Data leakage in practice is a widely underestimated effect in machine learning, which happens especially where a lot of feature engineering is involved. Data leakage happened even in Kaggle competitions, where winners exploited these systematic flaws in the data. This post is about why it is so hard to spot data leakage and why it is important to understand the features in depth from different perspectives to overcome data leakage.
Data Leakage, what?
The term data leakage isn’t as prominent in machine learning as it should be. A lot of people know the roughly the concept but don’t know the term and sometimes data leakage is also called target leakage, where the label is simply leaked into the training data. However, data leakage does not just mean that there is a 1-to-1 “leak” between the training and test dataset. It’s often more complicated, especially in machine learning models, where temporal data is involved. Data leakage in general is about correlation vs. causality.
The simple ones
The straight-forward example for data leakage is a dataset, where the training data simply contains a feature, which is highly correlated to the label, but has no causal realtion. For example, your label is the annual salary of employees and you have a feature which contains the monthly salary, in this case the annual salary is simply a function of your monthly salary. Another example is that each row is assigned to a group (e.g. user), which leaks the label from the test set, where the same group (e.g. user) exists. However, these examples are usually easy to spot with label importance and correlation analysis.
Duplicates
Harder to spot are duplicate samples in the data set. Consider a data set, where 20% are duplicates. When you divide your data into train and test, you already have a 20% accuracy advantage, just because of duplications. Your classifier can simply remember these examples.
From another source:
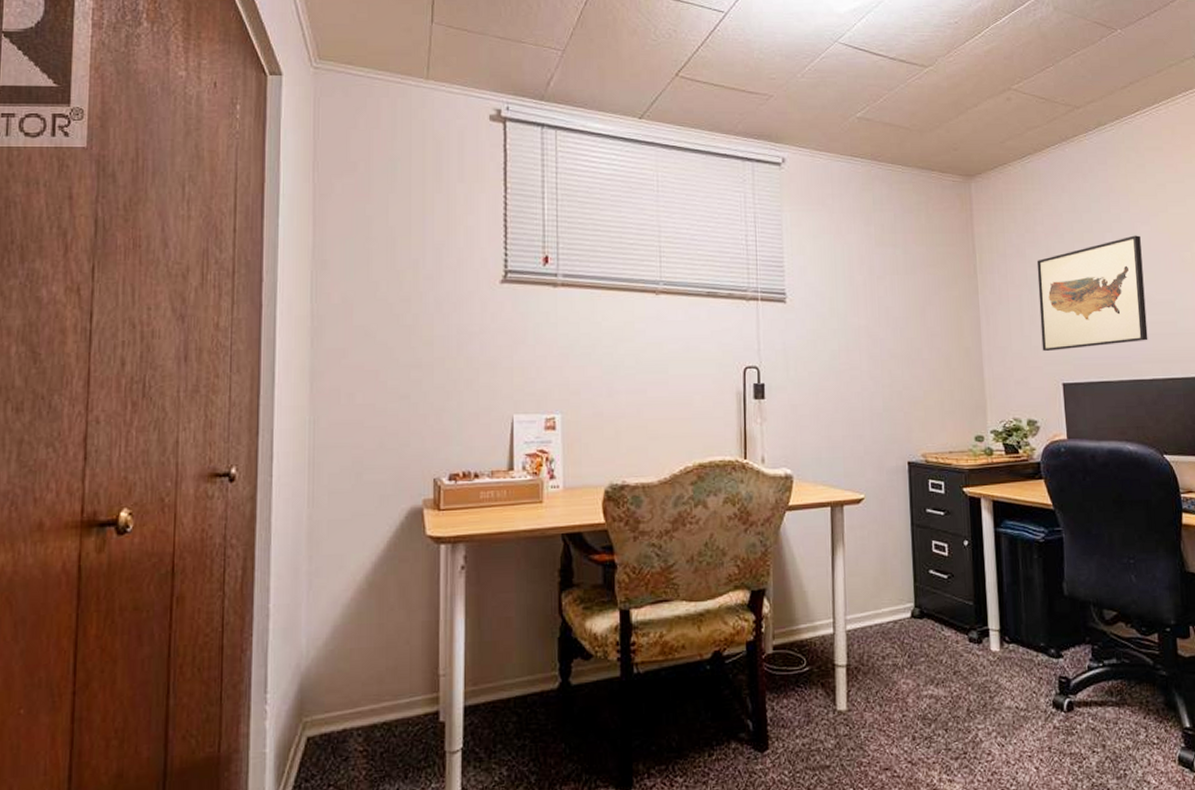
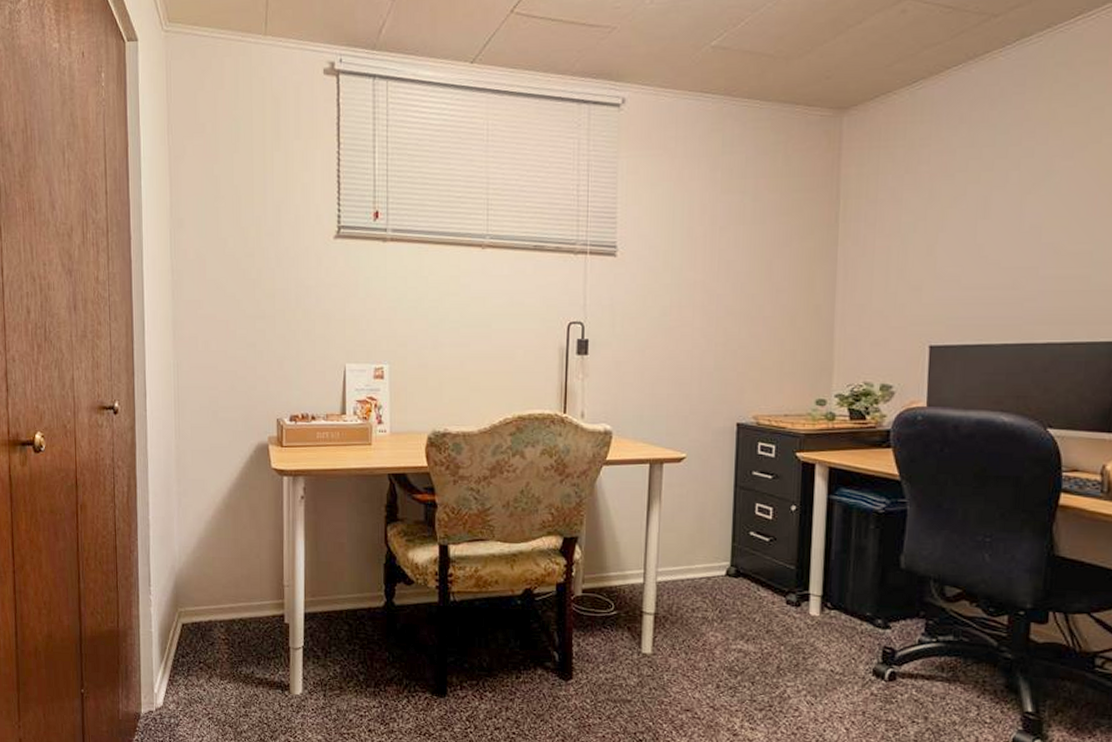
wall art: present [1036,235,1148,352] -> none [909,173,1058,310]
Spotting duplicates in your data isn’t always that simple as you might think. In practice, they might be not 100% matches. e.g. You have a duplicate click event, which includes a timestamp with slightly different times. However, duplicates are often a bug in the data aquisition pipline and can be eliminated there.
Temporal dependence
The most dangerous data leakage problem occurs if your data contains temporal dependent data. IMHO this is the most underestimated data leakage problem and the reason why a lot of machine learning projects fail in practice, while they looked good before.
Data leakage in practice – an example
You created a snapshot from an SQL table, where your mighty SQL statement collected all features and the labels from your website to predict credit labels. Your data contains aggregations of time dependent events, let’s say one included feature is how many payment reminders are sent to the customer.
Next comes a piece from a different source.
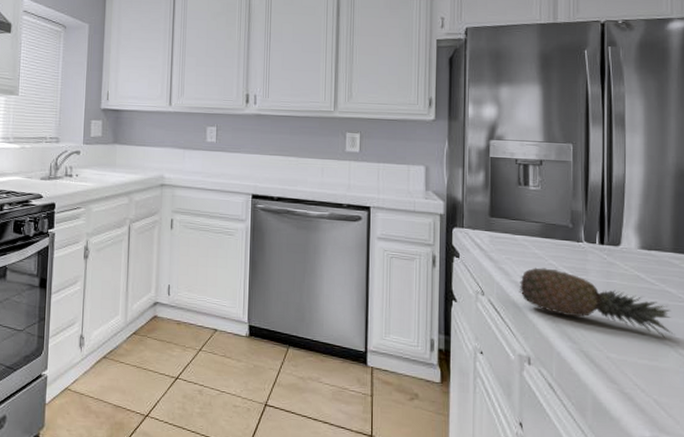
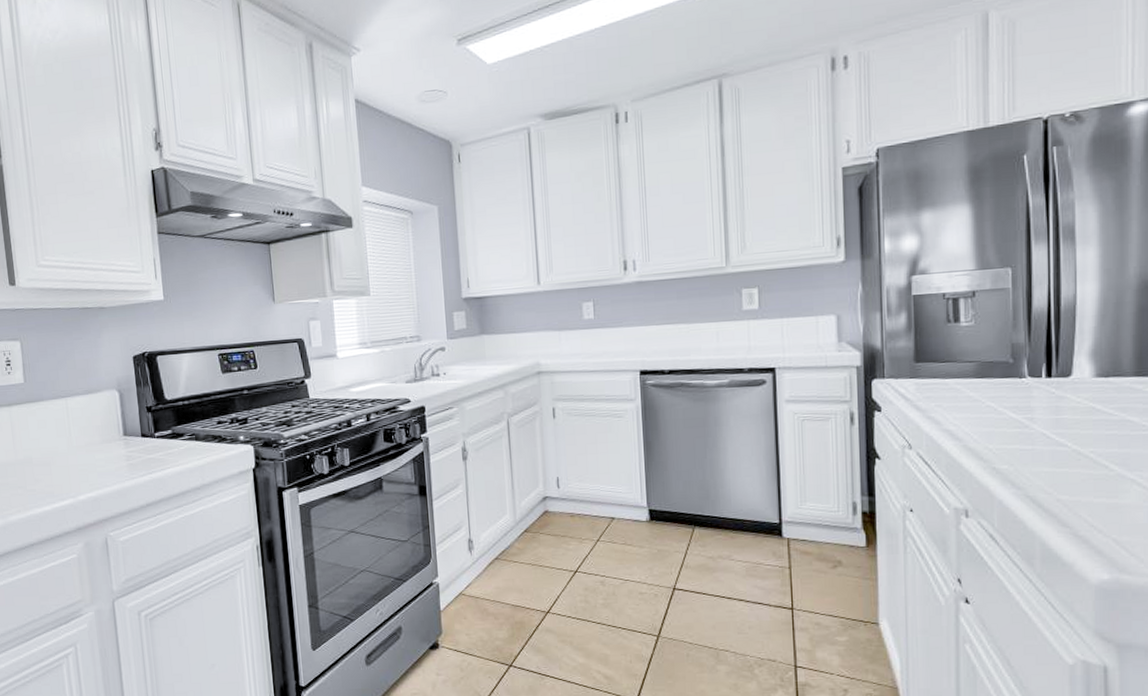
fruit: present [518,267,673,339] -> none [952,411,1135,473]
You train your ml model and engineer features; the scores look great and you report the success to your boss. The model goes live and because you work in a data driven company, where you actually measure how things perform, you get an email which states that after some tests you are informed that you model did not improve credit scoring at all. What happened?
Dynamic data
You just missed a very important fact about your data. The snapshot is fine at the point you fetched the data from the database, but it does not represent the data at the point, where the predictions are made. Your inference data does not match the training data.
In this example the number of payment reminders is just around zero at the prediction time and increases over time. The label changes when the user doesn’t pay, but the game is already lost, the decisions about risk is made before that label changes. You just build a ml model, which predicts what is already decided, a self-fulfilling prophecy.
The problem here is that you cannot spot the problem by looking at the dataset itself. In non-toy datasets, you don’t have perfect clean data, where you can find such problems, by correlations. You must know exactly where and WHEN the features of your dataset are created. To avoid such flaws for aggregated temporal data, you can make use of the same techniques as in time series forecasting, using a rolling window approach. Don’t ever include any data, which is not available at prediction time.
This by-the-way is the reason why a data scientist should be aware of how the pipeline is built and where the data comes from in detail. A CSV file can never be the starting point for any ML project, which purpose is predictive analytics.
Timeseries forecasting
In timeseries forecasting there are also a lot of examples around, where the authors just applied a train test split or cross-validation and predicted the stock market with high accuracy (at least in their leaky setup), claiming they a built cash machine.
The problem is that people tend to split dataset the same way as with non-timeseries datasets. Obviously, this is something you should avoid, as you effectively predict the past by the future and the future by the future, which works pretty good. In timeseries forecasting it’s important to use a sliding window, approach as mentioned here. Bu there are even more things to consider.
Usefulness of predictions when predicting events
In my post about click-based intent prediction I showed how to predict customer behavior based on click events and also mentioned that data leakage can be a huge problem, if not taken into account. If we want to dig a big deeper on what can happen here is a visualization of an example data point, using sliding windows.
You can see a time period for gathering the events used as features and a time period for looking at our event to predict, strictly separated.
It might happen, that there is a significant event, which occurs just before the label period starts. In this case we only have a very limited time window, where the label is correctly assigned, but our prediction would be considered as correct for this sample. To overcome this problem, it’s important to slide the window though a long range for every single timestep and train the classifier for all of the samples.